Most of the time, Goiginger and Halilbašić successfully navigate the minefield of sentimentality, especially thanks to Pachner. Being a clown, as Heli explains, means creating one character that will constantly grow, informed by one’s whole life. She comes up with Heidi Appelzeller, and even non-German speakers will recognise the particular Swiss accent. Pachner delivers a multi-layered performance comprising the Barbara who met Heli, the one who flourished with him and their kids and lost them, and the one that struggles to pull herself out of the depths of despair. Heli’s remark is a clear nod towards how she will find the way, but it doesn’t steal anything away from the film’s drama. Rather, it effectively prepares the ground for the final, soaring scene.
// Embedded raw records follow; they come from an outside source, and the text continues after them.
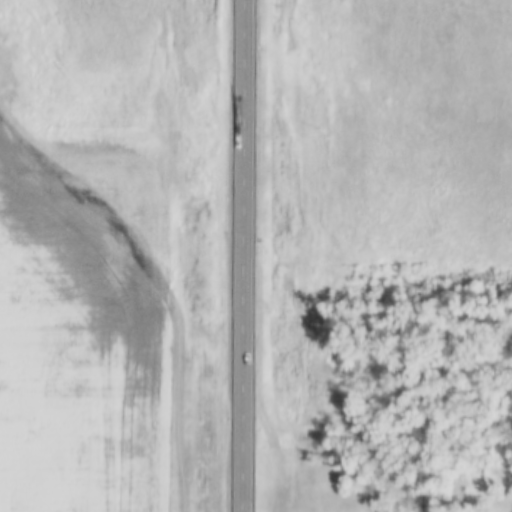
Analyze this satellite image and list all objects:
road: (246, 256)
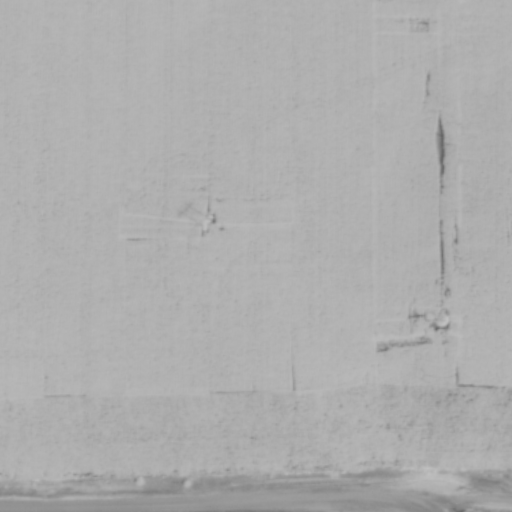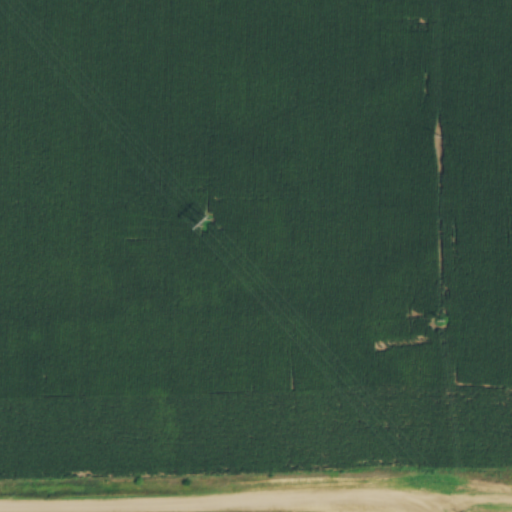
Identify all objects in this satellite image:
power tower: (205, 219)
road: (256, 508)
road: (452, 509)
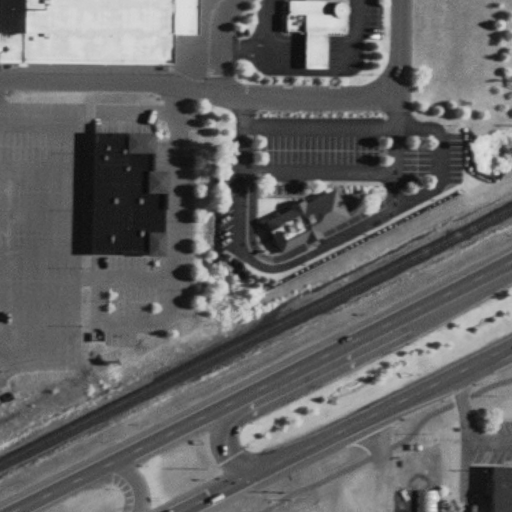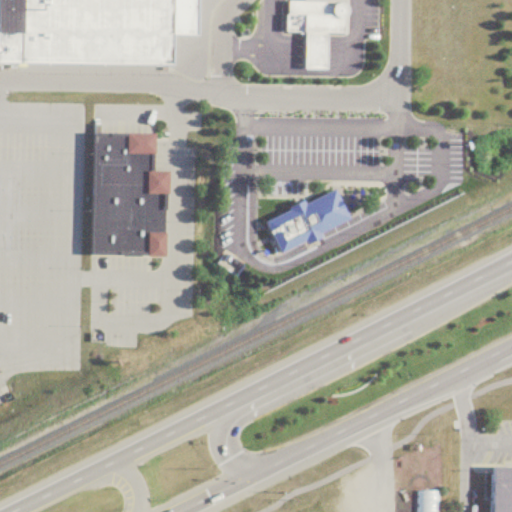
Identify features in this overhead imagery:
road: (271, 1)
parking lot: (361, 18)
road: (358, 20)
road: (271, 27)
building: (314, 28)
building: (317, 29)
building: (97, 30)
building: (94, 31)
road: (223, 44)
road: (261, 52)
road: (348, 52)
road: (242, 99)
road: (396, 105)
road: (242, 109)
road: (163, 117)
road: (128, 118)
parking lot: (123, 120)
road: (174, 120)
road: (392, 130)
road: (242, 145)
parking lot: (334, 169)
road: (38, 171)
road: (343, 171)
road: (395, 190)
building: (128, 198)
building: (128, 198)
road: (241, 208)
road: (37, 216)
building: (303, 219)
building: (308, 223)
road: (360, 227)
road: (74, 239)
parking lot: (41, 240)
road: (171, 255)
road: (37, 259)
road: (281, 266)
railway: (390, 270)
parking lot: (149, 271)
road: (78, 280)
road: (88, 280)
road: (36, 303)
road: (131, 324)
road: (315, 379)
road: (262, 387)
railway: (134, 397)
road: (460, 405)
road: (345, 429)
road: (356, 437)
road: (464, 439)
road: (488, 445)
parking lot: (487, 449)
road: (463, 457)
parking lot: (363, 474)
road: (371, 477)
road: (134, 481)
building: (502, 490)
building: (502, 490)
road: (463, 491)
building: (313, 508)
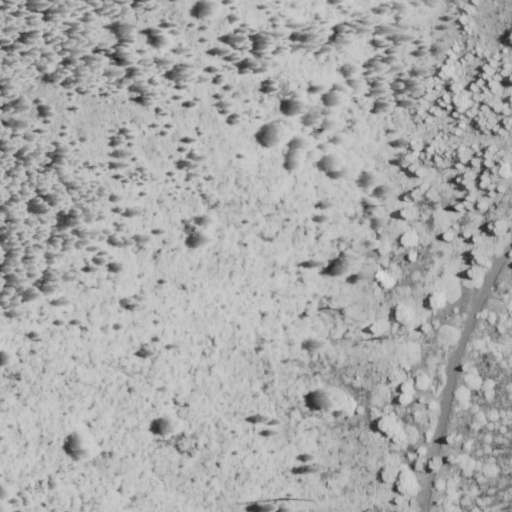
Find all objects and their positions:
road: (451, 370)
With such emotional material, the difficult part is not going over the top. So DoP Paul Sprinz films in a classical, controlled way, with the image in the flashbacks differing just by being very lightly yellow-hued. Editors Simon Blasi and Martin Pfeil bridge the transitions between the timelines via Marvin H Keil’s moderately impressionistic sound design, although Arash Safaian’s stripped-down piano-and-strings score was perhaps not strictly necessary, even sparsely used as it is.
Four Minus Three is a co-production between Germany’s Giganten Film Produktions and Austria’s 2010 Entertainment. Beta Cinema has the international rights.